■ GIVEN RECORDS
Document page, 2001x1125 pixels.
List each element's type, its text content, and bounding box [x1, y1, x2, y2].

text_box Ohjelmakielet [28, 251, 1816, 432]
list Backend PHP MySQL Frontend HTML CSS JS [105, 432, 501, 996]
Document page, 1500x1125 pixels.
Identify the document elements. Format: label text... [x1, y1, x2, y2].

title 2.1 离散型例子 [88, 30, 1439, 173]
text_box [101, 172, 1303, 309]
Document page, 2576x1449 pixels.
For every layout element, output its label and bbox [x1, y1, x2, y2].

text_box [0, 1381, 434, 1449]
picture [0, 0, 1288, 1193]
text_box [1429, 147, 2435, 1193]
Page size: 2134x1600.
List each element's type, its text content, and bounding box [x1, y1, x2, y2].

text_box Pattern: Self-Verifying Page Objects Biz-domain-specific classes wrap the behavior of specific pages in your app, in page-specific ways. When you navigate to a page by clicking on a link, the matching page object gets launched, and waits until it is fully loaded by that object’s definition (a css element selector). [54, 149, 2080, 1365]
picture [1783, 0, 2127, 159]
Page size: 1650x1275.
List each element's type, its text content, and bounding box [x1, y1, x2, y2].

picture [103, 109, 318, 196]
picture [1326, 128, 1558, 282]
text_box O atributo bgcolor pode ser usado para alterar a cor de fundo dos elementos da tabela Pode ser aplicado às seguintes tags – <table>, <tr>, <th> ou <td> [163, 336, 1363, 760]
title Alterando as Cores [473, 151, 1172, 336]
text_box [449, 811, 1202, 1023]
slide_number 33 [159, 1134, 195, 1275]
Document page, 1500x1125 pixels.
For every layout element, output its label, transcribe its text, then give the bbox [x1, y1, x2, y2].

■ PROBLEM STATEMENT
Retype each line of the material above exactly.

■ OUTPUT OF THE EXERCISE
Document page, 2001x1125 pixels.
List each element's type, its text content, and bounding box [x1, y1, x2, y2].

text_box Ohjelmakielet [28, 251, 1816, 432]
list Backend PHP MySQL Frontend HTML CSS JS [105, 432, 501, 996]
Document page, 1500x1125 pixels.
Identify the document elements. Format: label text... [x1, y1, x2, y2].

title 2.1 离散型例子 [88, 30, 1439, 173]
text_box [101, 172, 1303, 309]
Document page, 2576x1449 pixels.
For every layout element, output its label and bbox [x1, y1, x2, y2].

text_box [0, 1381, 434, 1449]
picture [0, 0, 1288, 1193]
text_box [1429, 147, 2435, 1193]
Page size: 2134x1600.
List each element's type, its text content, and bounding box [x1, y1, x2, y2].

text_box Pattern: Self-Verifying Page Objects Biz-domain-specific classes wrap the behavior of specific pages in your app, in page-specific ways. When you navigate to a page by clicking on a link, the matching page object gets launched, and waits until it is fully loaded by that object’s definition (a css element selector). [54, 149, 2080, 1365]
picture [1783, 0, 2127, 159]
Page size: 1650x1275.
List each element's type, its text content, and bounding box [x1, y1, x2, y2].

picture [103, 109, 318, 196]
picture [1326, 128, 1558, 282]
text_box O atributo bgcolor pode ser usado para alterar a cor de fundo dos elementos da tabela Pode ser aplicado às seguintes tags – <table>, <tr>, <th> ou <td> [163, 336, 1363, 760]
title Alterando as Cores [473, 151, 1172, 336]
text_box [449, 811, 1202, 1023]
slide_number 33 [159, 1134, 195, 1275]
Document page, 1500x1125 pixels.
For every layout element, output its label, transcribe its text, then give the bbox [x1, y1, x2, y2].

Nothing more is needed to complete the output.